-- Input follows --
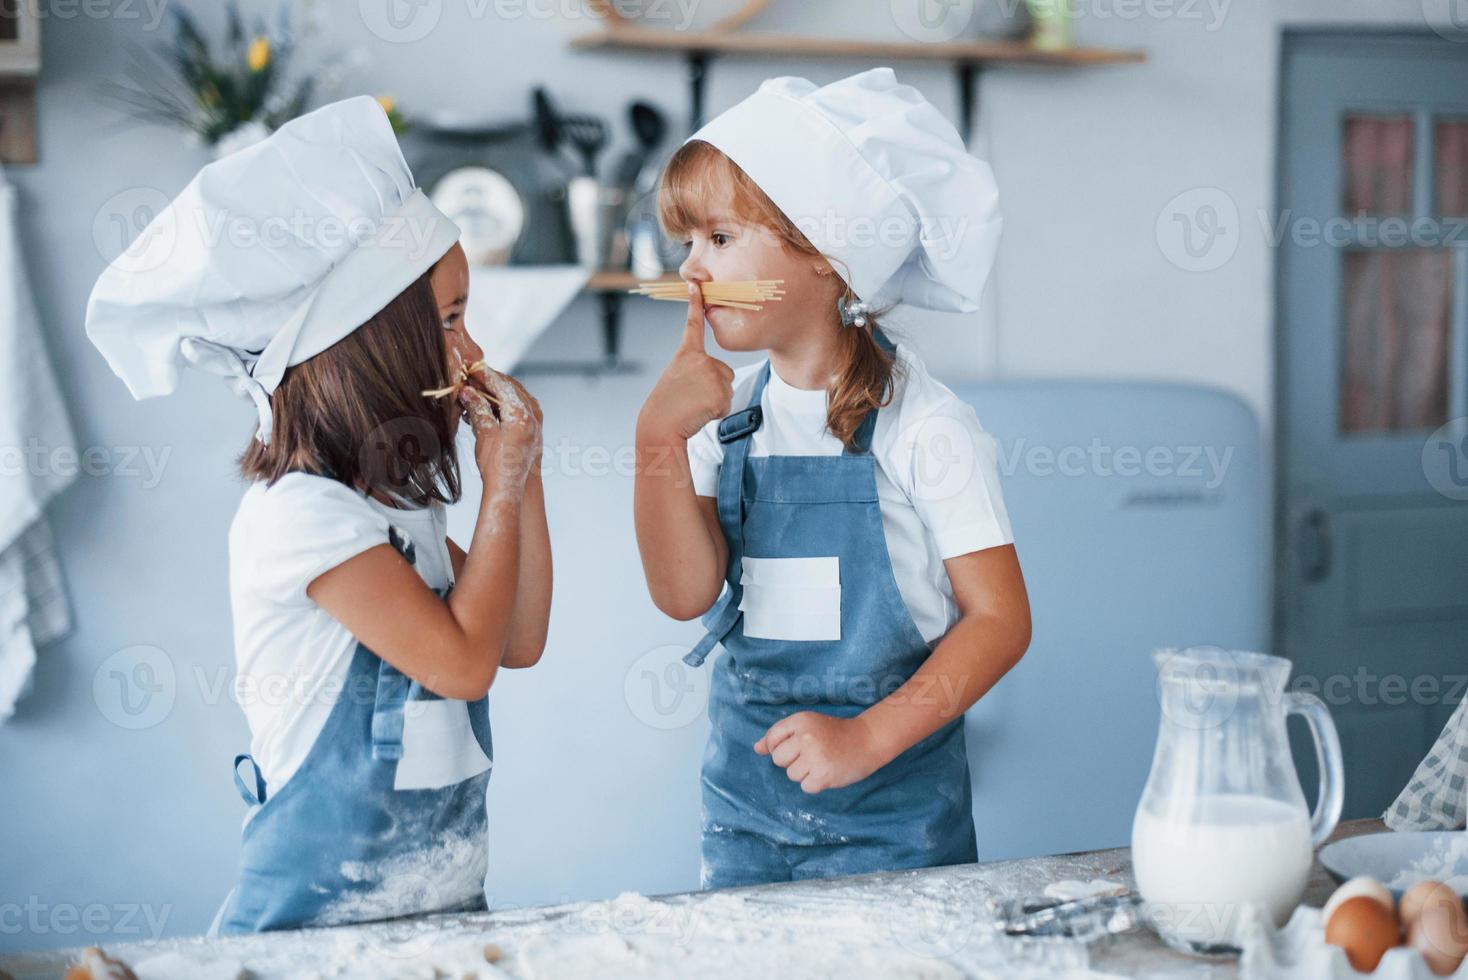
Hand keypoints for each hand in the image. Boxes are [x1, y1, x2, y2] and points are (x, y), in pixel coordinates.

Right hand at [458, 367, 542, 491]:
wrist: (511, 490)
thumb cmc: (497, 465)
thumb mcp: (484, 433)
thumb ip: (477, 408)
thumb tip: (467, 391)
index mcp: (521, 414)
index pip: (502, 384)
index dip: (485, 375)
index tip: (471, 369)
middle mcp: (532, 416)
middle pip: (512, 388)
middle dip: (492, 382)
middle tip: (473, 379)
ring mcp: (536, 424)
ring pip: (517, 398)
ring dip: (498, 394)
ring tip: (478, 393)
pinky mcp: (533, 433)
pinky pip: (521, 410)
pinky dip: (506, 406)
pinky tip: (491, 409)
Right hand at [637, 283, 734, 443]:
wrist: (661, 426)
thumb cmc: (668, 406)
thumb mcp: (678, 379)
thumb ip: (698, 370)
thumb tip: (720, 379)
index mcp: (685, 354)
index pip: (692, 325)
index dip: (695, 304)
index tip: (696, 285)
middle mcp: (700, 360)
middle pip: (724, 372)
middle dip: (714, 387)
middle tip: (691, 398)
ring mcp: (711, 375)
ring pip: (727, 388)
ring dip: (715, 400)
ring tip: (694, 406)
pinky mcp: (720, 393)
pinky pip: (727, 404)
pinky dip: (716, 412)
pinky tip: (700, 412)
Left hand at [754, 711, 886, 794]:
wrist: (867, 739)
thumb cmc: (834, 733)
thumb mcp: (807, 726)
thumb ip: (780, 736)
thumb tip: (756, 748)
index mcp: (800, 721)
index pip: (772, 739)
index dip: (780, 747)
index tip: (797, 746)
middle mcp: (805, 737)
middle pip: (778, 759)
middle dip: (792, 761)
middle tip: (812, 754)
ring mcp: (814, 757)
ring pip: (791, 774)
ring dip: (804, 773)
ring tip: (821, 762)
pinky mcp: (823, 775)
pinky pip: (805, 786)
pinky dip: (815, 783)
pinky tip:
-- Input concluded --
=== Task statement ===
Print again the lines of the entries above that fall between the line holding "middle pip: (724, 372)" and the line holding "pinky mcp: (823, 775)", inclusive, exactly as they stand.

=== Solved exercise ===
middle pip: (724, 372)
middle dip: (714, 387)
middle tip: (691, 398)
ring mcp: (711, 375)
ring pip: (727, 388)
ring dip: (715, 400)
ring tip: (694, 406)
pinky mcp: (720, 393)
pinky pip: (727, 404)
pinky dip: (716, 412)
pinky tip: (700, 412)
Left hand at [754, 711, 886, 794]:
wrist: (867, 739)
thumb cmc: (834, 733)
thumb mcp: (807, 726)
thumb ip: (780, 736)
thumb tip: (756, 748)
index mcp: (800, 721)
index pip: (772, 739)
index dip: (780, 747)
index tip: (797, 746)
middle mcp: (805, 737)
middle pip: (778, 759)
middle dip: (792, 761)
middle tip: (812, 754)
ring mcp: (814, 757)
ring pip: (791, 774)
ring dip: (804, 773)
ring tip: (821, 762)
pinky mcp: (823, 775)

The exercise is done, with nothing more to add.